◆ DOCUMENT SOURCE ◆
***

Documentaire réalisé par Claus Drexel ( 2023)
Ils sont de toutes origines et ont vécu près d’un siècle. Ils ont traversé les bouleversements de l’histoire. Ils sont drôles, émouvants, rebelles. Ils nous surprennent et nous émerveillent. Pourtant, on entend rarement leur voix. Ce film est une invitation au voyage à travers la France, à leur rencontre : les Vieux...
Filmer en cinémascope, avec plans fixes, entrecouper la parole des intervenant.es par des plans nature : c’est de cette manière que Claus Drexel invite le spectateur à « prendre le temps » de voir, d’écouter, de repérer le moindre détail
Ainsi pour chacune des 30 personnes (ou plus) interviewées -dont des immigrés d’Europe de l’est ou d’Afrique du nord-, c’est d’abord par son environnement que l’on va capter une spécificité, celle qui sert à authentifier le passé – celui d’ouvriers (terrils usines désaffectées corons) de marin-pêcheur (baie de Douarnenez) ou spécificité qui enserre intimement présent et passé : un château vu de loin puis en plan rapproché, une campagne tel un tableau de peinture (cadre, couleurs éclatantes automnales) des ciels carte postale, des montagnes et leur palette de bleu, ou de vert, une vue panoramique sur un arrondissement urbain (Colmar, Marseille) etc.
Puis nous pénétrons dans l’intimité de ces "vieux" -seul.e ou en couple- là où s’éploie leur quotidien : maison, appartement, chambre EHPAD avec de légers travellings sur l'environnement immédiat, mais le plus souvent gros plans fixes sur des objets (objets inanimés avez-vous donc une âme ?) Un dispositif simple : le réalisateur reste hors champ (rarement on entend sa voix) la personne - ou le couple- - est assise (fauteuil, canapé, fauteuil roulant) face à la caméra en frontal, elle se confie (avec plus ou moins d’aisance, de réticence) dit son modus vivendi, se souvient. ! Bien évidemment c’est au montage que la dynamique interne émerge du puzzle initial et que les séquences musicales composées par Valentin Hadjadj apportent leur dimension hypnotique ou vont tout simplement « sédimenter les propos »

***

◆ DONNÉES FOURNIES ◆

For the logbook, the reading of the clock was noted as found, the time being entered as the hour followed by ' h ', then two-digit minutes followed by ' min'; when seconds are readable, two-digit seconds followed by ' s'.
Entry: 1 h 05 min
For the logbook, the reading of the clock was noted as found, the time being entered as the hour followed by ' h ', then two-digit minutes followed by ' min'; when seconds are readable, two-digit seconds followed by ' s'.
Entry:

***

◆ TRAVAIL À FAIRE ◆
**1.** Dans le texte sur le documentaire de Claus Drexel, qui a composé les séquences musicales du film ?
**2.** Prolongez le texte sur le documentaire de Claus Drexel en reprenant après sa dernière phrase.

◆ CORRIGÉ ◆
**1.** Valentin Hadjadj.

**2.**
Vieillesse d’octogénaires (quelques centenaires) aux visages -plus ou moins- marqués par les ans, aux gestes - plus ou moins- alentis, à la conscience aigüe de l’éphémère, aux souvenirs douloureux (cette femme juive qui a dû survivre seule, ces soldats de la Seconde guerre mondiale, de la guerre d’Indochine ou de la guerre d’Algérie, témoins d’atrocités). Tous semblables ? comme le suggérerait l’emploi de l’article générique « les » (vieux) ? et pourtant si dissemblables !
Vieillesse et douleur de l’isolement (une femme fait le distinguo entre solitude et isolement) vieillesse et acceptation (ou non) de sa finitude, vieillesse et volonté d’en finir (Je n'ai plus aucune utilité. On ne devrait pas vivre aussi vieux) vieillesse et volonté de Vivre (un cri primal avant passage écran noir !)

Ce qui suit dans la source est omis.